I think a balancing but equally problematic virtue in our world (including in the churches we are members of) is a skewed freedom. We imagine we are completely free and independent. And freedom means we are free to do what we want. Now the problem is that you may think this, but if everyone were free to do what they wanted, then we would be in a very dangerous situation. We believe that sin and the curse of sin, death, is pervasive and completely embedded in humanity. This is the problem with someone like Adam Smith: to rely on vices to run economies is quite ingenious, but I think ultimately foolish. Again, when the autonomous self is promoted as one of the key virtues of society, we have a problem. Here, love constrains nothing.
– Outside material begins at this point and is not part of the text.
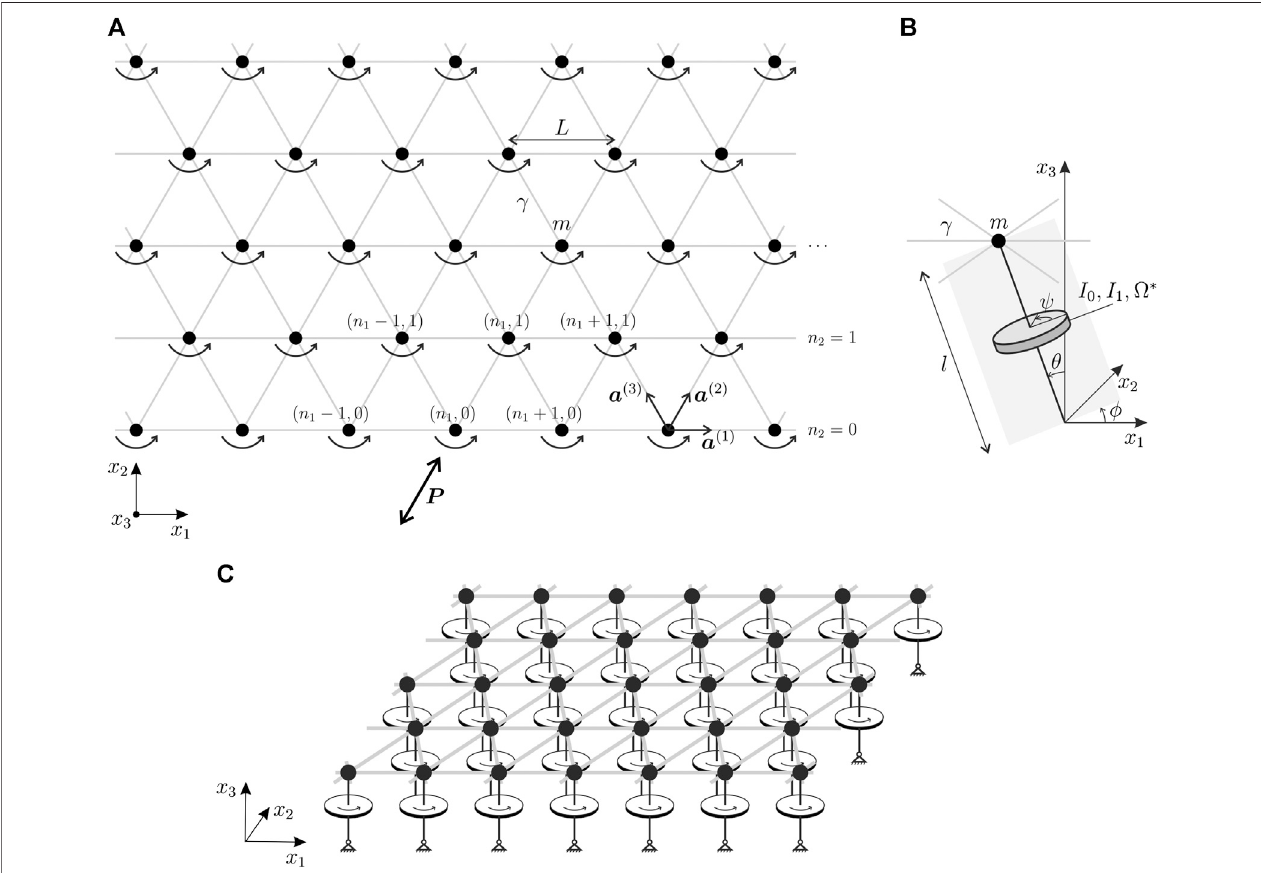
FIGURE1|(A) Semi-in fi nitetriangulararrayofmasses,interconnectedbyelasticlinksandjoinedtogyroscopicspinners;apointforceisappliedontheboundaryof the medium. (B) Representation of a gyroscopic spinner attached to a lattice ’ s mass; θ , ϕ and ψ indicate the nutation, precession and spin angles, respectively. (C) Three-dimensional sketch of the gyro-elastic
I’ve been reading this book, Why Liberalism Failed. His proposition is essentially that the modern Republic (as represented by America) is and has always been doomed for failure because of a wrong view of liberty. Liberty isn’t that we should do what we want. Instead, we are enslaved by our wickedness, and we only find liberty when we are trained by virtue. I assume he’s catholic, but as a protestant, we’d maybe take this a step further and acknowledge the need for us to be freed not simply by education but by God himself who redeems us from ourselves. Martin Luther’s Bondage of the Will is quite right on this account. We might be free, but we’re free to do what we want, and unfortunately, apart from Christ, we are ever growing into our sin nature- that is what we most want. So our first step in finding liberty and pursuing virtue is that God must save us. Then the question we have got to ask is this: how can I grow into virtue? How do I apply the work of Christ, the gospel in every area of my life? How do I live into this freedom? Because you know that a man or woman addicted to his or her sin is not free. A compulsive gambler, an alcoholic, a compulsive worrier, a spendthrift, a person controlled by their fear of bad things happening and so many others, is not free. And honestly, they’re not safe from themselves, are they? And where do we turn but to that great virtue of love, first of God and then of our neighbor. This might seem trite, but I’ve yet to enter into an experience myself or as I pastor others where the gospel has been fully fleshed out and love has been completely applied. In my experience it’s the exact opposite. Most people are only just beginning to taste the gospel in their own lives, they’re only beginning to see what it truly looks like to love others. You see, God works throughout our lifetime to sanctify us and purify our hearts from that wicked old adamic self into that new glorious creation. And I’m sure that we are only beginning to see what will be fully blooming for all eternity as we bask in the glorious light of Christ in the heavenly city. Safe, oh, I suppose not. But you’ll be more than ok, in Christ.